Translabyrinthine surgery will leave the patient without hearing on the affected side and with only one functioning vestibular nerve. The amount of time for the patient to adapt to the use of the remaining vestibular nerve varies, and that length of time is somewhat determined by how severely the nerve is impaired prior to surgery. In general, the more impaired the vestibular nerve is preoperatively, the shorter the recovery time postoperatively.
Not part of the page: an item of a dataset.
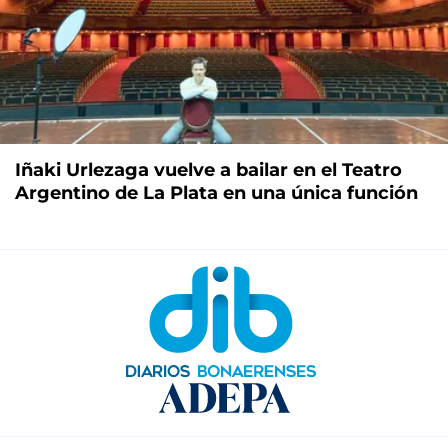
Iñaki Urlezaga vuelve a bailar en el Teatro
Argentino de La Plata en una única función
The translabyrinthine approach is one of the safest approaches for removing an acoustic neuroma, and is the approach preferred in tumors in which hearing preservation is not an issue, and the location and size of the tumor warrant its use.
In the initial phase, the patient is prepared for surgery, the incision made, and bone in the mastoid is drilled out. It is not uncommon for this phase of surgery to take three hours. It is very important that the facial nerve is monitored during acoustic neuroma surgery. Since these tumors usually originate on the vestibular nerve, they frequently are wrapped around or adjacent to the facial nerve. Additionally, the facial nerve goes through the mastoid bone, and it is important that the surgeon have feed-back as the facial nerve is approached. Facial nerve monitoring involves placing electrodes on the face to monitor the muscle activity of the various portions of the face. The nerve will react to heat, cold, direct touch and stretching. If the facial nerve is stimulated, these facial muscles will fire off, giving an audible and visual waveform on a monitoring machine which is used for this specific purpose.
Surgery Steps and Photographs
Caution: These photographs are graphic in nature. More sensitive visitors may want to view only the text below.
Figure 1. The mastoid bone has been exposed and partially drilled out. Water is constantly flushed over the drill tip to keep it cool, and bone chips, etc., are suctioned away from the site. Various sizes and types of drill bits are used, including diamond bits. The temporal bone contains some of the densest bone in the body, and has to be drilled away very carefully.
Figure 2. The vestibular nerve is cut with precision surgical scissors in order to get to the tumor. The white object below the scissors is a small "cottonoid" which is used to absorb liquids in the area and increase visibility.
Figure 3. The tumor, which is remote from the facial nerve, is cauterized and removed bit by bit.
Figure 4. The tumor is carefully separated from a portion of the facial nerve.
Figure 5. With part of the tumor removed, cranial nerves and blood vessels adjacent to the tumor can be seen.
Figure 6. The tumor is now completely removed, and various cranial nerves can be seen.
Figure 7. A piece of fascia, or tissue, is placed over the opening to help seal and protect the underlying structures.
Figure 8. Fat is removed from an incision in the abdomen and placed over the fascia to further protect and fill the hole. After this, the surgical site is closed with sutures, dressing is placed, and the surgery is over.
Where Is the Skull Base?
The skull base is the bottom part of the skull. While the sides, front, back, and top of the skull are essentially smooth, thin walls of bone, the skull base is dramatically more complex. The skull base is complex because every nerve in the body that carries signals to and from the brain crosses the skull base. Additionally, the large vessels that carry blood to and from the brain run through the skull base.